**TASK:** Would you please copy every line from the records that contains the word "Jasa"?

Data extracted from a collection
- Opening Delimiter -
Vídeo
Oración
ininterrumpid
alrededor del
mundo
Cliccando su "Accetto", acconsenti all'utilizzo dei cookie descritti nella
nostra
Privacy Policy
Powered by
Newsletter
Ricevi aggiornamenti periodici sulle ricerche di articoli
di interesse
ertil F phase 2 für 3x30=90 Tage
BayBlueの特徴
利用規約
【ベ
- Closing Delimiter -
- Opening Delimiter -
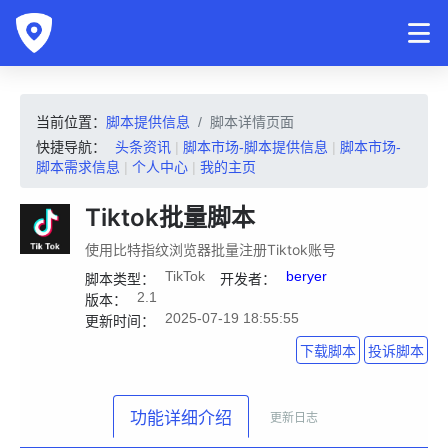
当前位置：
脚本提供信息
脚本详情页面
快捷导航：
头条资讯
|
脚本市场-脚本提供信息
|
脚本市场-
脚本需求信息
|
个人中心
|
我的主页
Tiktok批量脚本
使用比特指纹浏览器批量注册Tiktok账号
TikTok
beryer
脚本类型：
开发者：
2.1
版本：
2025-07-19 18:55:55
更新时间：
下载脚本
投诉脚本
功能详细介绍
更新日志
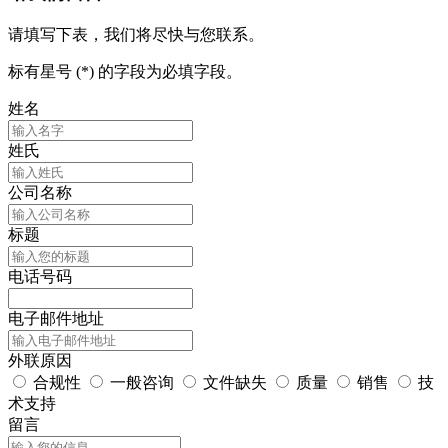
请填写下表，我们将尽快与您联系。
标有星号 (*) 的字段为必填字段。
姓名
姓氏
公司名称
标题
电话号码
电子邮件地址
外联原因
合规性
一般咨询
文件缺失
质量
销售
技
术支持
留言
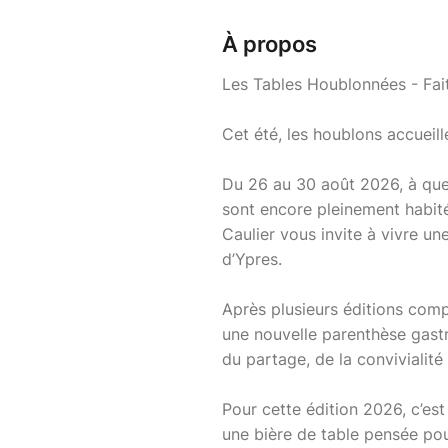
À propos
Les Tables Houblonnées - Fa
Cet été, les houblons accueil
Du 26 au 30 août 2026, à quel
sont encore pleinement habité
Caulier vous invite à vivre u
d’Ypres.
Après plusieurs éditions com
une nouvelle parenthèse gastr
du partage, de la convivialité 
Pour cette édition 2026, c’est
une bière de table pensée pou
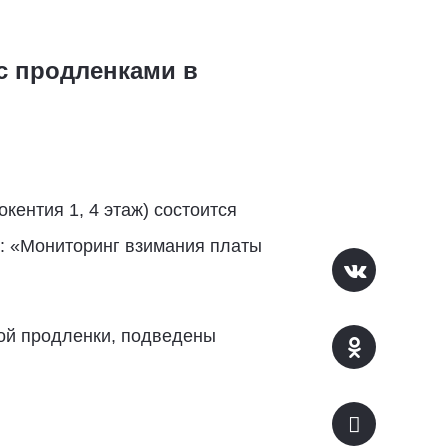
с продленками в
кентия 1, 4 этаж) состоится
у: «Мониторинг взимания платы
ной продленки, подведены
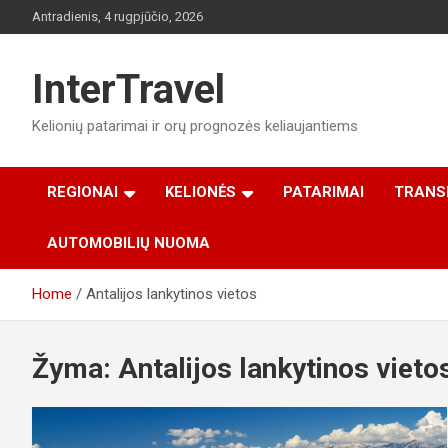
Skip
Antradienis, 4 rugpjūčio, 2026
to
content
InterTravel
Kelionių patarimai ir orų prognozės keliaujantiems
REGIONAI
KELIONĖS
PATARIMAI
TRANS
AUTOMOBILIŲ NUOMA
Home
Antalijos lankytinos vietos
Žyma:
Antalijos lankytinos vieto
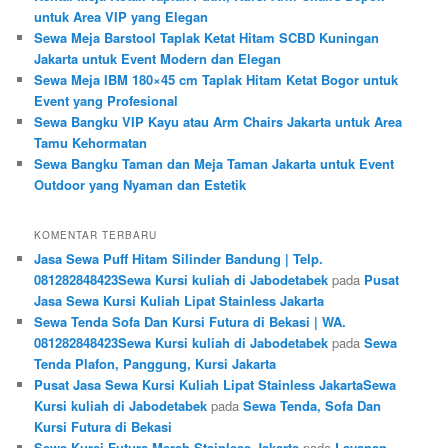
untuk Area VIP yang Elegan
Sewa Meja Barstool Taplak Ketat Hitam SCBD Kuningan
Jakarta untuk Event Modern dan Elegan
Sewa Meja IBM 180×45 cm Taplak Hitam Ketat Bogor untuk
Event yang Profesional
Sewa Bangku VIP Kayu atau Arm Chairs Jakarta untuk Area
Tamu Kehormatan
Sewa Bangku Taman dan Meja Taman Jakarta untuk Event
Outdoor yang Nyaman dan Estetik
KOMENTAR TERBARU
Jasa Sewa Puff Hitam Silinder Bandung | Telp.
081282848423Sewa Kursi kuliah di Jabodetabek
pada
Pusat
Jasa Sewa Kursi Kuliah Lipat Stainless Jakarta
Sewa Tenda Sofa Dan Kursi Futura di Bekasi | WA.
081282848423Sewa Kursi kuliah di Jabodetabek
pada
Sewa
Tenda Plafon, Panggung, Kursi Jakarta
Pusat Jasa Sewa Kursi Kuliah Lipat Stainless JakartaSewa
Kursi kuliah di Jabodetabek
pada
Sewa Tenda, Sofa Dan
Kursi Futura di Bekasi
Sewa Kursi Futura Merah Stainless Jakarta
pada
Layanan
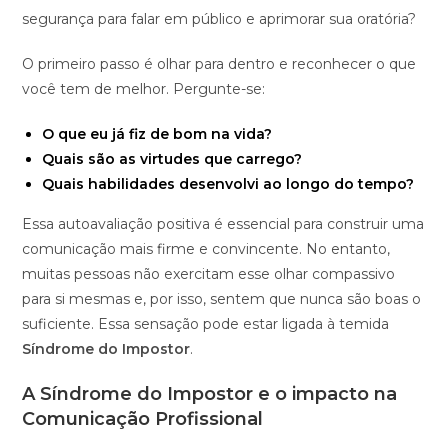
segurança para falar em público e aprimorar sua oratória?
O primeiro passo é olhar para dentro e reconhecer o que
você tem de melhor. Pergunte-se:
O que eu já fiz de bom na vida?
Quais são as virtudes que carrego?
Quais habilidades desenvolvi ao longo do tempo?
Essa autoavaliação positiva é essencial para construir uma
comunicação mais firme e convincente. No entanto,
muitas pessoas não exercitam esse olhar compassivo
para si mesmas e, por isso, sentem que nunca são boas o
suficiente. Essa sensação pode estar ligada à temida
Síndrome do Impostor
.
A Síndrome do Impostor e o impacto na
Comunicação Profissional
- Closing Delimiter -
**OUTPUT:**
Jasa Sewa Puff Hitam Silinder Bandung | Telp.
Jasa Sewa Kursi Kuliah Lipat Stainless Jakarta
Pusat Jasa Sewa Kursi Kuliah Lipat Stainless JakartaSewa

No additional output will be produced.